Teacher: Rusty Kennedy
​Series: 1 Corinthians (Acts)

Rusty's Notes

Review:
  • 1) The division in the church based upon who was better (Paul, Apollos, etc.) – Answer was message is greater than the messenger.
  • 2) Worldly wisdom vs spiritual wisdom
  • 3) Walking according to the flesh vs walking by the Spirit
  • 4) True apostles vs false apostles

THE FAITHFUL MANAGER
1 CORINTHIANS 4
1 A person should think of us in this way: as servants of Christ and managers of the mysteries of God. 2 In this regard, it is required that managers be found faithful. 3 It is of little importance to me that I should be judged by you or by any human court. In fact, I don’t even judge myself. 4 For I am not conscious of anything against myself, but I am not justified by this. It is the Lord who judges me.
  • The point is, he is devaluing that which is merely human judgment.
  • And it’s in that light that he says, “I don’t even judge myself,” which hardly means that he doesn’t periodically take stock of what he’s doing and how he’s doing it, but in the sense of the ultimate Judge, the only one who can declare things to be as they truly are.
  • He realizes that his conscience could be clear, and yet that would not necessarily acquit him in God’s eyes.

■ ■ ■

● **Exercise requirements**
Could you extend the 1 Corinthians 4 study notes, picking up after their last point? The records that follow come from a separate source.

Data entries
■ ■ ■

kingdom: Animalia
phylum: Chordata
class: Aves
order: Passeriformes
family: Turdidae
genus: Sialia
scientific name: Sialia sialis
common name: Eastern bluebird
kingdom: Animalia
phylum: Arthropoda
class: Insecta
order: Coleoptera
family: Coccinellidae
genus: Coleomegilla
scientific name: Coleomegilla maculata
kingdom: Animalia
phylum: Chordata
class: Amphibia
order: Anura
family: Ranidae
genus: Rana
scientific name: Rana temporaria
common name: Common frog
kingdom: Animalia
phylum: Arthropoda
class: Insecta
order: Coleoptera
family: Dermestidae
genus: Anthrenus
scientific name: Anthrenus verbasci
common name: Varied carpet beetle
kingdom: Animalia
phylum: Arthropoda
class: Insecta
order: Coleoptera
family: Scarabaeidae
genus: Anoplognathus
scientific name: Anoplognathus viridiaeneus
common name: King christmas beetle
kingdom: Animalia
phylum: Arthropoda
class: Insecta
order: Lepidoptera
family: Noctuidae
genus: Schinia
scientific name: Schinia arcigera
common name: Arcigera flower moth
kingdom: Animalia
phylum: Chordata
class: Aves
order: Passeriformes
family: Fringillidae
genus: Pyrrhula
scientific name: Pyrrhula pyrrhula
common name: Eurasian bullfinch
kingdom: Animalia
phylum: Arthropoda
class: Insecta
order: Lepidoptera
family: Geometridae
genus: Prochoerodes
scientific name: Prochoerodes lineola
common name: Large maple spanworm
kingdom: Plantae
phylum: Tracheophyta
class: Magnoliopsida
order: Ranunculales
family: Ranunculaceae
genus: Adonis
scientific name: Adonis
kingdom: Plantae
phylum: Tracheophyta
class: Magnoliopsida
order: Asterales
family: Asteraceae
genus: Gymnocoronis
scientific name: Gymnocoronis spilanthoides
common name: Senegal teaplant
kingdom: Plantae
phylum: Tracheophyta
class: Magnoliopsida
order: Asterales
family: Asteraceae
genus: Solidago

■ ■ ■

● **Reply to the task**
  • “A clear conscience was a sign of a faulty memory.”
  • And if we were honest, we would all say that that’s true, unless we’re speaking of the conscience that is clear because we know we’ve been forgiven for our sins by Christ.[1]
5 So don’t judge anything prematurely, before the Lord comes, who will both bring to light what is hidden in darkness and reveal the intentions of the hearts. And then praise will come to each one from God.
  • Our task is not to do God’s rewarding and condemning work for Him;
  • Of course we are to judge others in the sense of assessing but not in the sense of the ultimate judgment reserved for God.
  • We can leave the master to do His job. We can be faithful stewards.[2]
 
THE APOSTLES’ EXAMPLE OF HUMILITY
6 Now, brothers and sisters, I have applied these things to myself and Apollos for your benefit, so that you may learn from us the meaning of the saying: “Nothing beyond what is written.”
  • If anyone can understand this popular proverb that Paul is quoting, it would be Paul himself.
  • The man who not only knew God’s law but he also knew the oral law.
  • But in light of the context, Paul is speaking about add-ons to the Gospel message.
  • Jesus alone
The purpose is that none of you will be arrogant, favoring one person over another. 7 For who makes you so superior? What do you have that you didn’t receive? If, in fact, you did receive it, why do you boast as if you hadn’t received it?
  • I have a seminary degree… that doesn’t make me any better than…
  • Don’t you realize that everything you have was given to you by God?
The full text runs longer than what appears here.